Exercise directions:
Beginning with the line that holds "Glauben, sie führen" in the data below, give again every line through the one that holds "Ausstellungsplakat für die", exactly as written.

Data for this exercise:
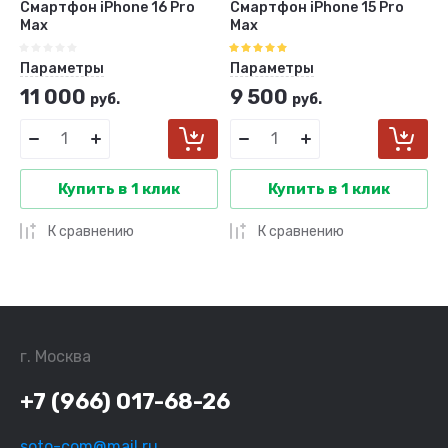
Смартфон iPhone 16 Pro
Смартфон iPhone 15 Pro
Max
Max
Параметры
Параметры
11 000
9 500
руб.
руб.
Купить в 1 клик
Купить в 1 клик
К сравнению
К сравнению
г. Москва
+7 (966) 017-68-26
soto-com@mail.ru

--

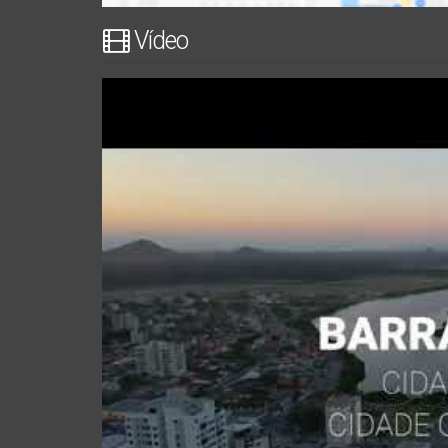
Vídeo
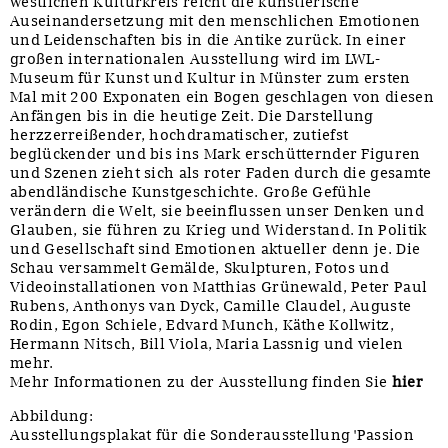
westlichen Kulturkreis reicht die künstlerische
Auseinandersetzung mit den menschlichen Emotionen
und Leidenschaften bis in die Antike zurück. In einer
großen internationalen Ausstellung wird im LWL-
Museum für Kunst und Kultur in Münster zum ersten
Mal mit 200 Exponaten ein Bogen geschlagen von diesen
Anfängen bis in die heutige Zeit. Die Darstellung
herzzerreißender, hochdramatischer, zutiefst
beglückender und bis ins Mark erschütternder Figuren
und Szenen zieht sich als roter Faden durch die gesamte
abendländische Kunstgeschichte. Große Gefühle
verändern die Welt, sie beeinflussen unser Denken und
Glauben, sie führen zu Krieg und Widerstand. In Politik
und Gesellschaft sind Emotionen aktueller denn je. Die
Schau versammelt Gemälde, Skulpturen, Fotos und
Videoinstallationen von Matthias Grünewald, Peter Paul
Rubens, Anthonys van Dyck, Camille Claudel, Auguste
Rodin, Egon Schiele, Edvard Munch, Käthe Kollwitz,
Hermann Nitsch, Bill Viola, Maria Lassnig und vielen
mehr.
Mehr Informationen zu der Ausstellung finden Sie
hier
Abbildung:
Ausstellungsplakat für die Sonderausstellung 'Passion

==

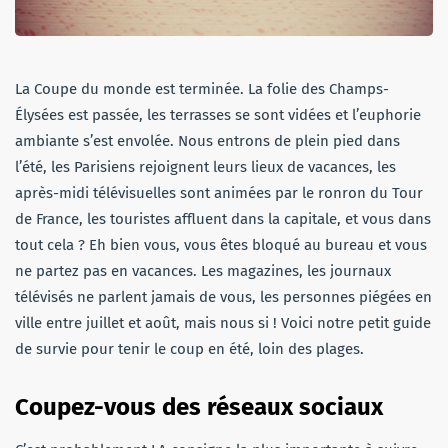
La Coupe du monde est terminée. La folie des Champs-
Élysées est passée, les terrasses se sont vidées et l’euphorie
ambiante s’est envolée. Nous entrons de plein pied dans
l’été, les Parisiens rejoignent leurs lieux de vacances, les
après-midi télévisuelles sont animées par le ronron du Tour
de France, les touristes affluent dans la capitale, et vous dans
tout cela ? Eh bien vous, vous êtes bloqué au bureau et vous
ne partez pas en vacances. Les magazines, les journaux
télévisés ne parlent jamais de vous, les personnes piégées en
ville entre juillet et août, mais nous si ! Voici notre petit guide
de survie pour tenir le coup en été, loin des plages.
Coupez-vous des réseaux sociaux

Task response:
Glauben, sie führen zu Krieg und Widerstand. In Politik
und Gesellschaft sind Emotionen aktueller denn je. Die
Schau versammelt Gemälde, Skulpturen, Fotos und
Videoinstallationen von Matthias Grünewald, Peter Paul
Rubens, Anthonys van Dyck, Camille Claudel, Auguste
Rodin, Egon Schiele, Edvard Munch, Käthe Kollwitz,
Hermann Nitsch, Bill Viola, Maria Lassnig und vielen
mehr.
Mehr Informationen zu der Ausstellung finden Sie
hier
Abbildung:
Ausstellungsplakat für die Sonderausstellung 'Passion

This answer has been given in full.